Bukan, bukannya David menyesal, ia hanya jenuh. 4 tahun dengan permainan yang sama, 4 tahun di bawah manajemen yang sama, 4 tahun rutinitas berulang yang mengharuskan dirinya menghabiskan kebanyakan dari waktunya di depan layar monitor. Setidaknya hasrat untuk menang masih tumbuh mekar di dadanya, rasa puas dari kemenangan masih menjadi obsesinya.
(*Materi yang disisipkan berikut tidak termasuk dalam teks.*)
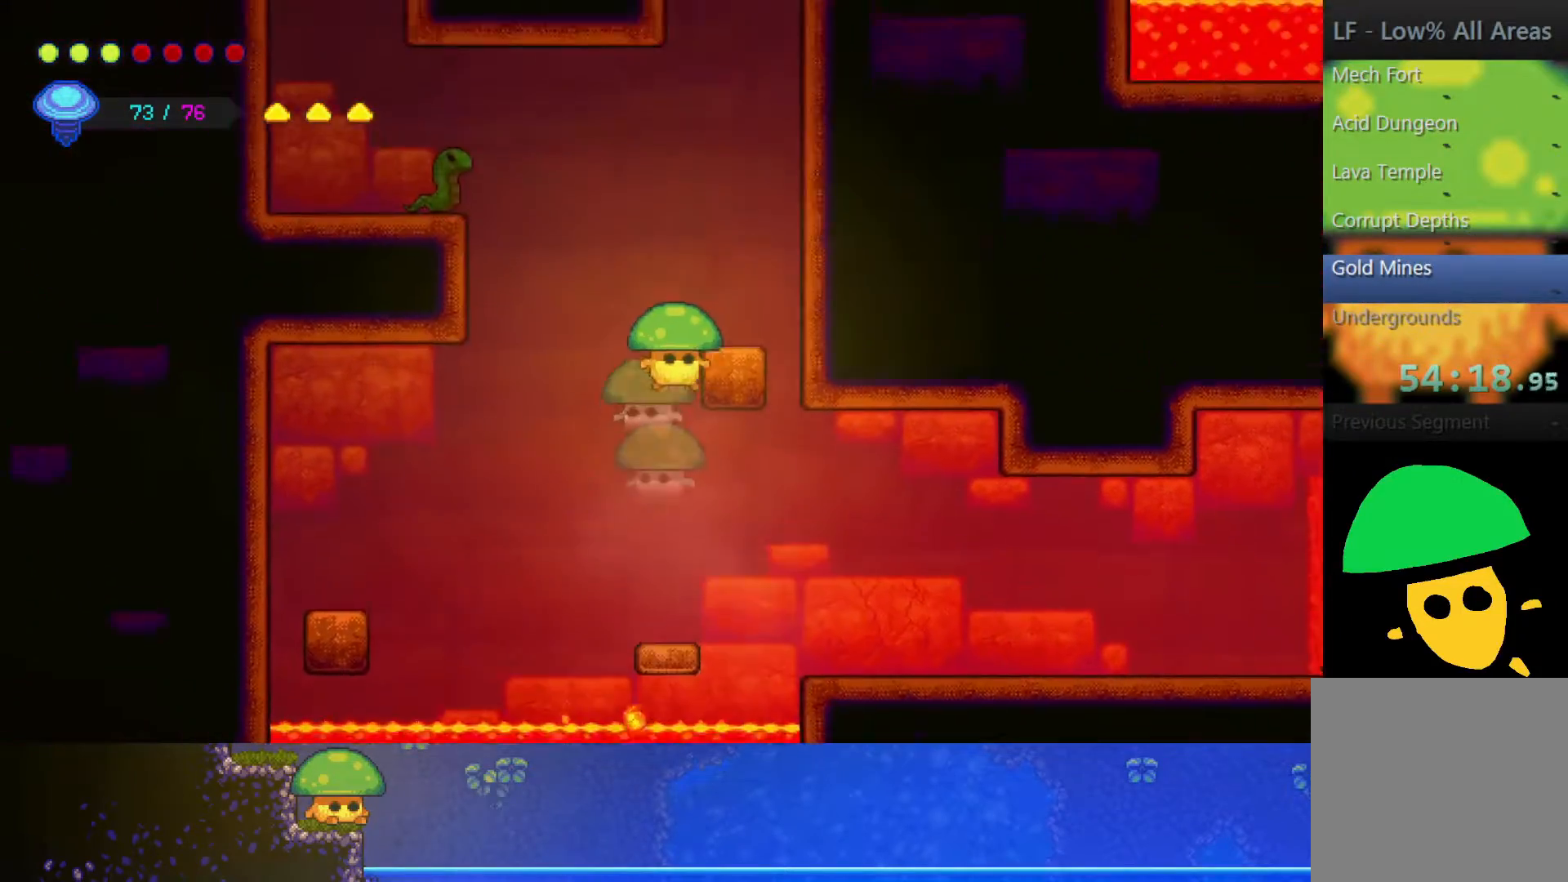
{"buttons": [], "left_stick": "center", "right_stick": "center", "events": [[267, "left_stick", "center"]]}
Tapi tak ada yang bisa memisahkannya dari rasa jenuh kala tiada satupun orang di sampingnya, pikiran-pikiran untuk 'berhenti' banyak menguasai kepalanya, di balkon ini bersama dengan telapak tangannya yang tak berhenti bergetar. Sudah menjadi hal yang terlampau biasa, menuju match match penting durasi latihannya dalam sehari akan bertambah, dan tangan yang dipaksa untuk bermain hingga 12 jam lebih tentu akan menimbulkan efek samping yang kuat.

"Seenggaknya bukan cedera lagi" gumam David sembari menatap kedua tangannya.

Ia pernah mengalami cedera yang jauh lebih buruk, sakit yang menjalar dari telapak tangan hingga ke sikunya sungguh menyiksanya tak terelakkan, rasanya David ingin mencopot kedua tangannya waktu itu.

Ceklek

Kepala Rendy menyembul dari balik pintu itu dengan segelas air hangat di genggamannya, lalu mengambil 1 kursi lagi untuk duduk di sebelah David.

"Masih tremor, Dav?" 

David yang melihat raut wajah cemas Rendy berusaha menjaga nadanya berbicara. Jangan terlihat rasa sakit, jangan membuat orang orang khawatir.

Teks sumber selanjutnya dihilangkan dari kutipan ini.